Terjeda

Syifa Fathonah
Chapter #5

Ketika Malam Memanggil Sambara

Gemani duduk di ruang tunggu Puskesmas, di mana udara dingin dari pendingin ruangan berbaur dengan wangi khas antiseptik. Di tangannya, sebuah kertas antrean terlipat rapi, tetapi pikirannya jauh dari ketenangan. Ia memandangi lantai, mencoba mengalihkan diri dari rasa mual di perutnya, dari detak jantung yang tak beraturan. Setelah menunggu cukup lama, akhirnya namanya dipanggil, suara itu seperti membelah kebisuan di antara derap langkah orang-orang yang berlalu-lalang.

Dengan langkah yang terasa berat, Gemani masuk ke ruang pemeriksaan. Ada bayangan kegelisahan yang menari di balik matanya. Seorang dokter muda berhijab panjang menyambutnya dengan senyum lembut, seakan mengerti keresahan yang tersimpan di balik raut wajahnya yang tenang.

“Keluhannya apa, Mba?” tanya dokter itu sambil menelusuri catatan di meja.

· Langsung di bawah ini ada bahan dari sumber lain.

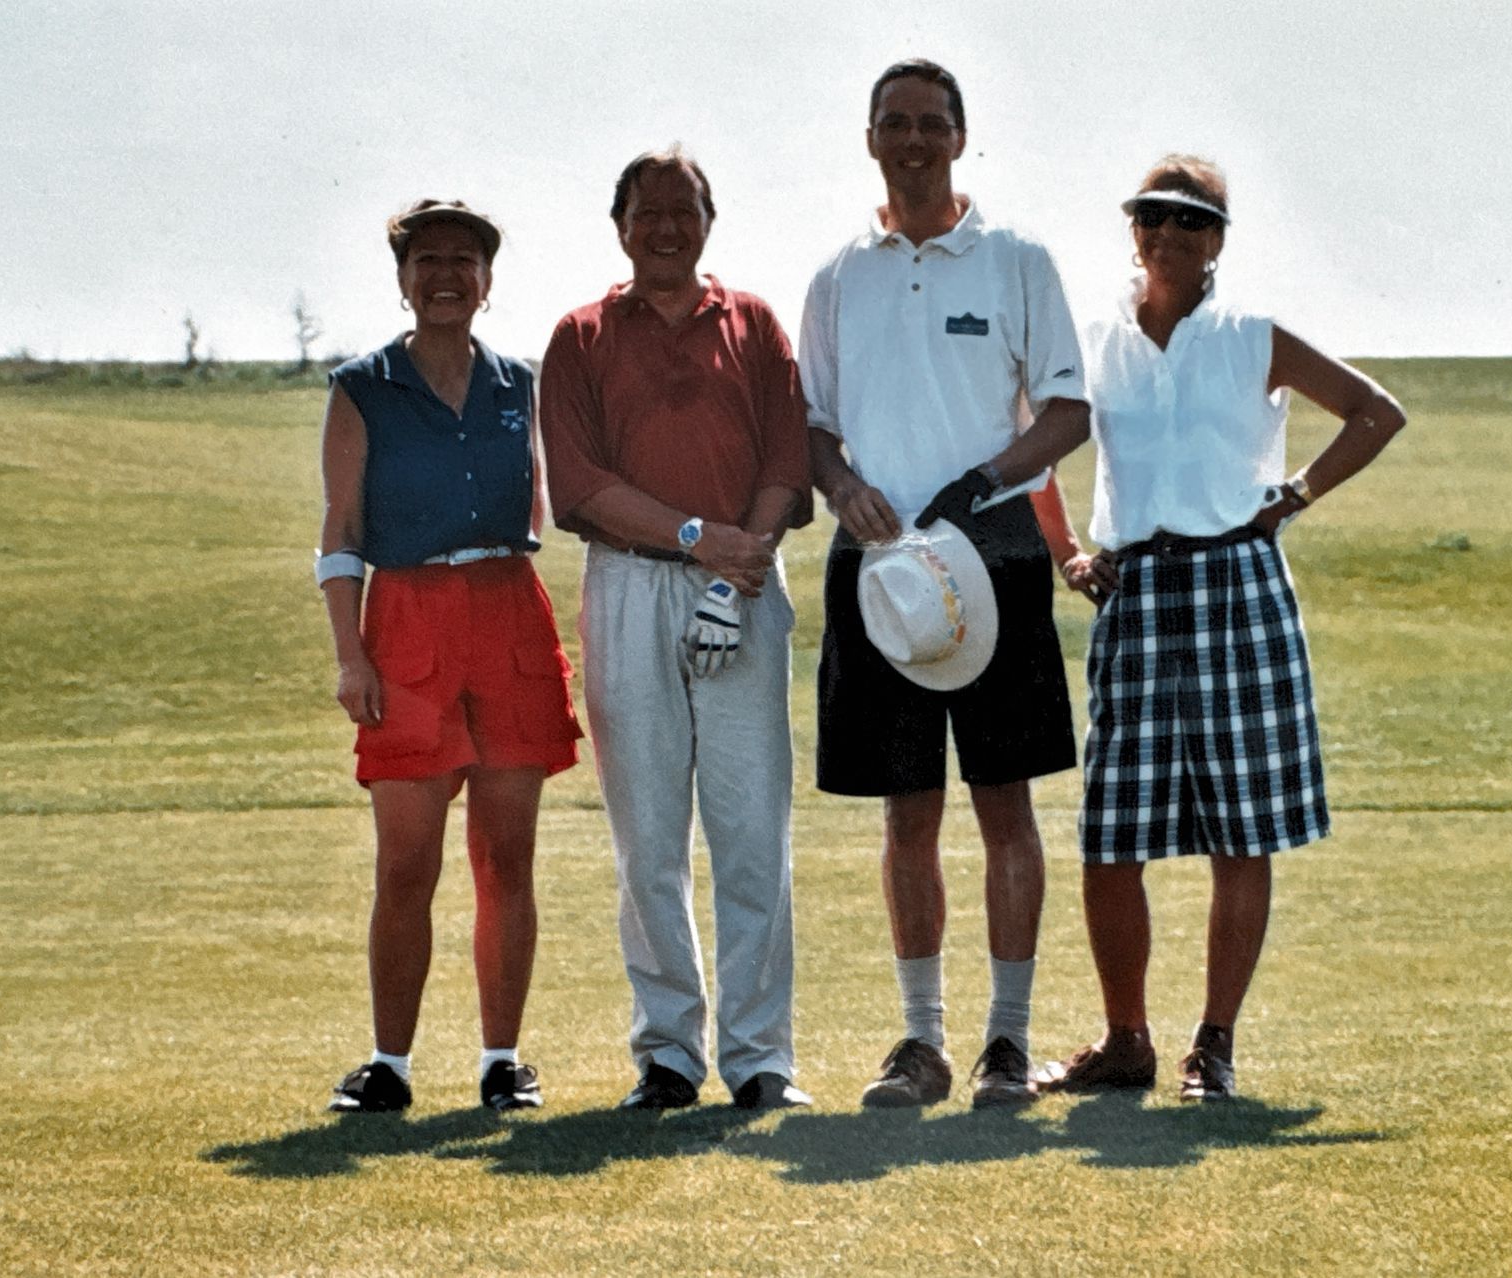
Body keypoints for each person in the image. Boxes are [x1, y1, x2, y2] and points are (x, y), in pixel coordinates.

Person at [1036, 156, 1407, 1101]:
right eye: (1152, 216)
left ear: (1218, 241)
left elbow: (1376, 413)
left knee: (1241, 832)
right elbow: (1032, 443)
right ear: (1133, 228)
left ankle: (1215, 1044)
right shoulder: (1094, 339)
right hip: (1134, 589)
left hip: (1238, 582)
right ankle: (1126, 1040)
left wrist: (1295, 495)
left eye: (1191, 220)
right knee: (1111, 834)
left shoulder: (1252, 336)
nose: (1168, 234)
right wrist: (1067, 554)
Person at [799, 59, 1092, 1109]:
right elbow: (813, 426)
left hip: (996, 557)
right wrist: (841, 488)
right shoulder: (838, 276)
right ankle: (920, 1044)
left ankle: (1006, 1043)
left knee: (1004, 804)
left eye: (931, 123)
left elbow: (1067, 411)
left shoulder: (1016, 259)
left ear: (960, 137)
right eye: (895, 123)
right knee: (907, 811)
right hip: (880, 567)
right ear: (871, 138)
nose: (913, 140)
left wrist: (984, 482)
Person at [541, 147, 815, 1111]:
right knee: (649, 837)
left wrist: (738, 561)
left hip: (743, 581)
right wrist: (700, 539)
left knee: (751, 833)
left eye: (682, 210)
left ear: (709, 220)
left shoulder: (754, 322)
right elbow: (581, 485)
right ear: (620, 225)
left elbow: (786, 460)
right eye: (646, 212)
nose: (665, 227)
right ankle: (667, 1054)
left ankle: (760, 1057)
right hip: (631, 584)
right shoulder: (580, 335)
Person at [316, 199, 583, 1115]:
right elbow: (341, 529)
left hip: (508, 615)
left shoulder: (517, 383)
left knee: (507, 859)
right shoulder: (362, 387)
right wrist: (351, 654)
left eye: (463, 261)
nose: (445, 277)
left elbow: (540, 505)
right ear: (402, 278)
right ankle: (389, 1064)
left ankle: (502, 1061)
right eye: (426, 260)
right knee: (406, 865)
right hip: (408, 622)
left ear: (487, 279)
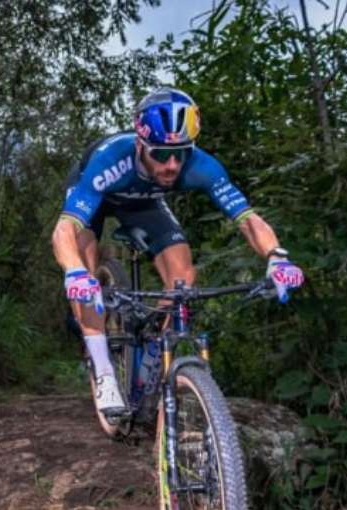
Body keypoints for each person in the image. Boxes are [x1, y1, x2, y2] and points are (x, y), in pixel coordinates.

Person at [51, 87, 305, 417]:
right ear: (140, 145)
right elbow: (64, 229)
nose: (172, 165)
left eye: (181, 154)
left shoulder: (202, 166)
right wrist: (74, 272)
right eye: (160, 155)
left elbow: (248, 219)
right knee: (84, 267)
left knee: (183, 276)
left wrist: (277, 257)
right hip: (96, 199)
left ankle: (157, 350)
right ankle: (103, 371)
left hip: (144, 202)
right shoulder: (110, 159)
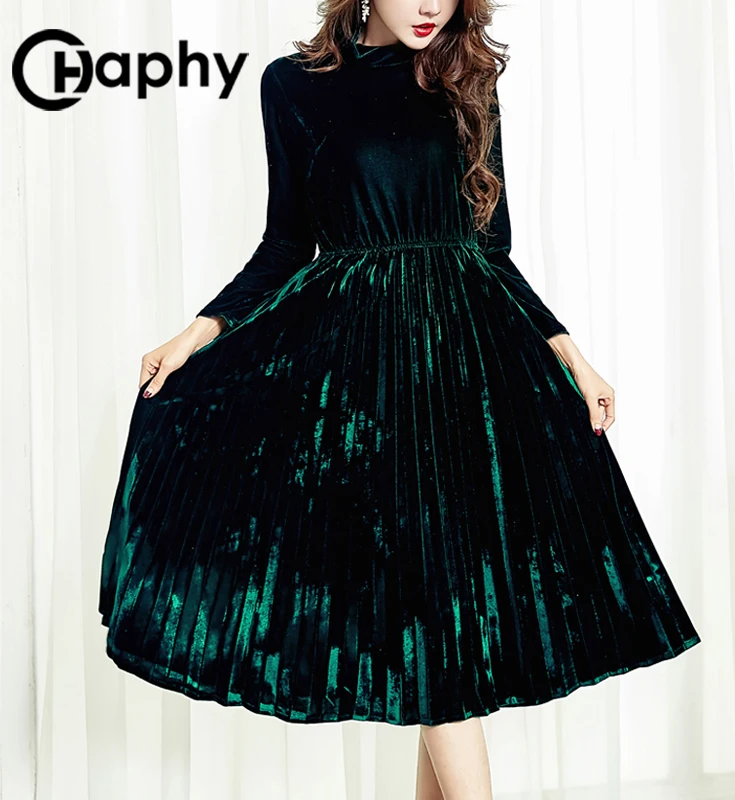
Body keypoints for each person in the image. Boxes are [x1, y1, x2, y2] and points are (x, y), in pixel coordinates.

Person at [98, 1, 701, 797]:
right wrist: (198, 333)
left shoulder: (469, 80)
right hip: (367, 390)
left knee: (440, 635)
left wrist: (573, 358)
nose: (428, 5)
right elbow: (287, 244)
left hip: (467, 382)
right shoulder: (293, 86)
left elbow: (492, 252)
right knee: (434, 629)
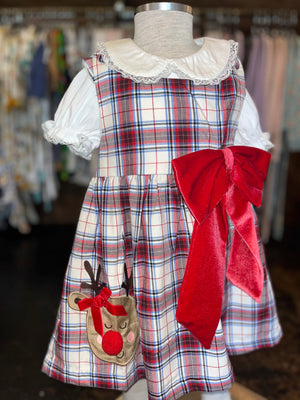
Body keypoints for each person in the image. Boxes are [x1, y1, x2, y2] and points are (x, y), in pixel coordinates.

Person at [42, 3, 282, 399]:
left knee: (204, 340)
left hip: (209, 224)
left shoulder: (226, 66)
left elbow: (244, 142)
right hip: (135, 228)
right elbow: (75, 133)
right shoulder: (104, 69)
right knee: (139, 327)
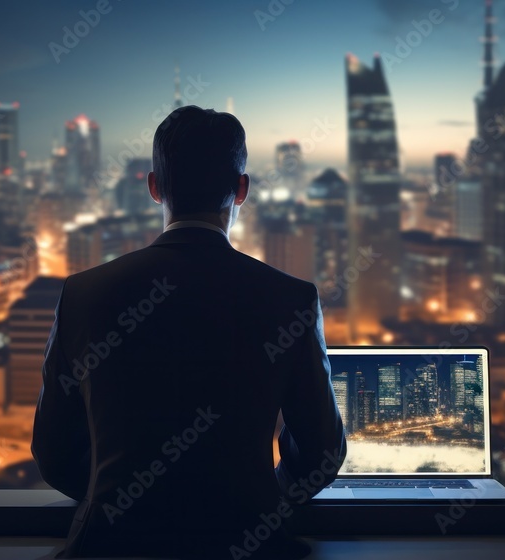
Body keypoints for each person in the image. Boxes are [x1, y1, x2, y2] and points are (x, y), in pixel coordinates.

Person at [32, 105, 346, 559]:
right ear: (241, 190)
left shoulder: (84, 294)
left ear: (155, 188)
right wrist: (262, 497)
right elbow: (320, 455)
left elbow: (54, 453)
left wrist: (127, 498)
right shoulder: (289, 299)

“Ada benjolan di leher saya, Dok,” jawab Gemani pelan. “Sudah lima bulan. Saya juga setiap malam selalu demam sampai pagi.”

Dokter memeriksa dengan teliti, jari-jarinya yang ringan meraba leher Gemani, lembut tapi pasti. “Ada dua benjolan,” ujarnya dengan suara yang terdengar hati-hati. “Kita perlu melakukan pemeriksaan lebih lanjut. Saya akan merujuk kamu ke rumah sakit untuk poli bedah.”

Gemani hanya mengangguk, seolah semua rasa takut dan pertanyaan tak lagi punya tempat untuk diungkapkan. Sebuah gelombang dingin menjalar di punggungnya. Setelah menerima surat rujukan, langkahnya terasa seperti mengarungi sungai kegelisahan yang makin dalam.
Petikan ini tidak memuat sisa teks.